> _Alıştırma Bölümleri_:
1 – Demokrasi metnine göre şu soruları cevaplayın:
(a) Hz. Ali'ye ait sözde önce neyin öğrenilmesi gerektiği söyleniyor?
(b) Demokrasi terbiyesinin ahlakî formülüne göre, elle ve kolla mücadeleye gücü yetmeyen kişi nasıl mücadele etmeli?
(c) "Hükümet" kelimesi hangi mastardan türemiştir?
2 – Demokrasi metninde "2. Demokrasi terbiyesinin" ifadesinden "kadar bahtiyardır. (s.14.)" ifadesine kadar olan kısmı hiç değiştirmeden yazın.
3 – Demokrasi metnini kaldığı yerden devam ettirin.

> _Kaynak Metin_:
Ord. Prof. Dr. Ali Fuat BAŞGİL
DEMOKRASİ YOLUNDA (İstanbul-2017)
1. “Önce hak ve hakikati öğren, hakikatın ehlini de bilirsin.” (Hz. Ali (ra))
2. Demokrasi terbiyesinin ahlakî formülü: “Hürriyeti, iyiliği ve adaleti sevecek, istibdat, kötülük ve zulümden nefret edeceksin. Yalnız nefret etmekle durmayacak onunla mücadele edeceksin. Muktedir isen elinle ve kolunla; değilsen sözlerin ve yazılarınla, buna da muktedir değilsen kötülük ve zulüm yapanlardan yüz çevirecek ve onlara selam vermemek suretiyle mücadele edeceksin.” Vatandaşları böyle olan bir memleket ne kadar bahtiyardır. (s.14.)
3. Hükümet, “hüküm” mastarından türeyen bir kelimedir. Anlamı, fitne ve fesadı önlemek, ihtilaf ve nizaları kaldırmak; hürriyet, adalet ve hakkaniyeti hâkim kılmaktır. “Hâkim, hâkimiyet, mahkeme, mahkûm, hakem, tahkim, muhkem, tahakküm, ihkâm, istihkâm, müstahkem” kelimeleri hep hüküm kelimesinden türeyen kelimelerdir.

> _Veri Kayıtları_:
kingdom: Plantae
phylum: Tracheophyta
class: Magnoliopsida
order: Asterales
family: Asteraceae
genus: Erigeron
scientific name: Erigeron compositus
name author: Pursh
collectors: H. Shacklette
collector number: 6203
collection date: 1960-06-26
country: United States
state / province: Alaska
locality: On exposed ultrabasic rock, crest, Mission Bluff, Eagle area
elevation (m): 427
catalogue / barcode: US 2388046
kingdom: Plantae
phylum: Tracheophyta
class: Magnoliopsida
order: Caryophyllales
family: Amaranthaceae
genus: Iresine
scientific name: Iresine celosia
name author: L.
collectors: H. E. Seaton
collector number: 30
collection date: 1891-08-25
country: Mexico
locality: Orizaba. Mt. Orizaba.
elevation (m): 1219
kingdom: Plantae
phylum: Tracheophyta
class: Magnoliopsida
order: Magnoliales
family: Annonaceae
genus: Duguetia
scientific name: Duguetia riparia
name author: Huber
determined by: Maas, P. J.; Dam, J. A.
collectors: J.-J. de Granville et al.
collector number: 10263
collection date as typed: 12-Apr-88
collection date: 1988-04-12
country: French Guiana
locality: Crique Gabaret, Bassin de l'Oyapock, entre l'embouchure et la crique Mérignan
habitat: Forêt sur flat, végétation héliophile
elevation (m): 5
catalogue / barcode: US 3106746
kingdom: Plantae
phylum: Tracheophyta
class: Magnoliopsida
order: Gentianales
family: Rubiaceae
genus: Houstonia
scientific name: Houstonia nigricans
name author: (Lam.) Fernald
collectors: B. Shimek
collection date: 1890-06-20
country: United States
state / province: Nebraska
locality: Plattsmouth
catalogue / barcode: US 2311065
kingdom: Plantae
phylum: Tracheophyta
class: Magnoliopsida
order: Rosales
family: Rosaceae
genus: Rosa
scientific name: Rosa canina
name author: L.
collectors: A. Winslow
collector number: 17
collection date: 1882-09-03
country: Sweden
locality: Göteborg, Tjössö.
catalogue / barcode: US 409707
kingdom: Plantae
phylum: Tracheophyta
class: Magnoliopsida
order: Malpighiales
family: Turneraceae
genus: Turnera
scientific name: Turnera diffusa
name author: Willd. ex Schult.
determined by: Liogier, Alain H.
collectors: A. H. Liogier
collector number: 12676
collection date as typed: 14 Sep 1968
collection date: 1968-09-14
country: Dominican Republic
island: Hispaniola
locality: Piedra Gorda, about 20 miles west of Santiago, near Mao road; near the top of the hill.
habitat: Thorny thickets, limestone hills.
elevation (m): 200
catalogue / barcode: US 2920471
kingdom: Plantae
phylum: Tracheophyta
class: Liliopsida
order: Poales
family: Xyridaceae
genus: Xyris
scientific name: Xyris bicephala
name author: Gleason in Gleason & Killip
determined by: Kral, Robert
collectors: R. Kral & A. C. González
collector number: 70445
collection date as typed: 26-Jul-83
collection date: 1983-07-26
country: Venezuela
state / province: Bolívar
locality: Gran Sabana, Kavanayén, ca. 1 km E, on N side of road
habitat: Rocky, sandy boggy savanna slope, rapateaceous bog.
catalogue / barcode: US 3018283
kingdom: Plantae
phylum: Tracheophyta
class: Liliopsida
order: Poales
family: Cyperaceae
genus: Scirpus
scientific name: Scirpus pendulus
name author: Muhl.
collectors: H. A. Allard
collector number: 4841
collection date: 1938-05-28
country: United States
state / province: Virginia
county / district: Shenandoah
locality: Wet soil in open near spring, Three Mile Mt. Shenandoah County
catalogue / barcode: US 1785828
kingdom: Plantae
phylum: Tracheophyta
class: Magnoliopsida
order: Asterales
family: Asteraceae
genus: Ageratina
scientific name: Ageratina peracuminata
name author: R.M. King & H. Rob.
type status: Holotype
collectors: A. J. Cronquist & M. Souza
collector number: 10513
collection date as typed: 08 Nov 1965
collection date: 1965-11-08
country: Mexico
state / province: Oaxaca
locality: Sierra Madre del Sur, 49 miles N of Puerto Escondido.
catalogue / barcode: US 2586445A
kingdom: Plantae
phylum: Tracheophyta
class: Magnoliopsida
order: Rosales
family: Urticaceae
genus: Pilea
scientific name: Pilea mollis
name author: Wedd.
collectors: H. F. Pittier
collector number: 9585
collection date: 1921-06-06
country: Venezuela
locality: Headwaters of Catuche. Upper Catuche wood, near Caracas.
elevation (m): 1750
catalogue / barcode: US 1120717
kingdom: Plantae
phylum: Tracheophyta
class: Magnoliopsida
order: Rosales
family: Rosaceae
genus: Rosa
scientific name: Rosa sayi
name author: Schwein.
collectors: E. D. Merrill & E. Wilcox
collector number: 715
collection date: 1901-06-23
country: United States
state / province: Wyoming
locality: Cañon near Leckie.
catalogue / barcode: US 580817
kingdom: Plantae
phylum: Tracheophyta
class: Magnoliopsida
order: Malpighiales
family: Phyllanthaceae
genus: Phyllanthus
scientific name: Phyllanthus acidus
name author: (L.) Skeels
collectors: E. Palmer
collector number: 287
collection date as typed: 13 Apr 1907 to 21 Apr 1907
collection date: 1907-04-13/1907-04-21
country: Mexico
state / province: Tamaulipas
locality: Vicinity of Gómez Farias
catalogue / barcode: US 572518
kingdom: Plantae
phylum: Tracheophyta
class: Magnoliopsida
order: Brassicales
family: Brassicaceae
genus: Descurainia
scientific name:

> _Yazılı Cevaplar_:
1 –
(a) Hak ve hakikatin öğrenilmesi gerektiği söyleniyor.
(b) Sözleri ve yazılarıyla mücadele etmeli.
(c) "Hüküm" mastarından türemiştir.

2 –
2. Demokrasi terbiyesinin ahlakî formülü: “Hürriyeti, iyiliği ve adaleti sevecek, istibdat, kötülük ve zulümden nefret edeceksin. Yalnız nefret etmekle durmayacak onunla mücadele edeceksin. Muktedir isen elinle ve kolunla; değilsen sözlerin ve yazılarınla, buna da muktedir değilsen kötülük ve zulüm yapanlardan yüz çevirecek ve onlara selam vermemek suretiyle mücadele edeceksin.” Vatandaşları böyle olan bir memleket ne kadar bahtiyardır. (s.14.)

3 –
4. Hakimiyet, adalet ve hakkaniyet esası üzere hükmetmek demektir. Hükümet adamı, bu konuda yetki ve selahiyet sahibi kişi demektir. Vazifesi hürriyet ve adaleti sağlamaktır.
5. Toplumda hükümete ve hakkaniyetle hükmedecek yönetime ihtiyaç vardır. Hükümet bu yetkiyi ya halkın rızası ile veya veraset yoluyla müktesep bir hakka dayanarak veyahut zorbalık, hilekarlık veya işgal yoluyla elde eder. Halkın sarih rızasına dayanan hükmetme yetkisine “Demokratlık” halkın rızasın almaksızın hodbehot iktidara gelen hükümete “otokrat hükümet” “otokrasi” “mutlakıyet” denir.
6. Otokratik hükümetler farklı şekillerde iktidara gelse de ortak özelliği halkın rızası ile bu makama gelmemeleridir. Bunlar da iki tiptir: Hükümranlık ve diktatörlük. Hükümdarlar adil de olur, zalim de… Zalim olanlarına “diktatör” denir. Hükümdarlar da zapt ve işgal yoluyla iktidara gelirler ve gitmezler. Bir hükümdar ölünce yerine varis olarak evladı gelir. Böylece babadan oğula geçerek devam eder. Hükümdarlık ancak devletin bir başka devlet tarafından yıkılması ile ortadan kalkar.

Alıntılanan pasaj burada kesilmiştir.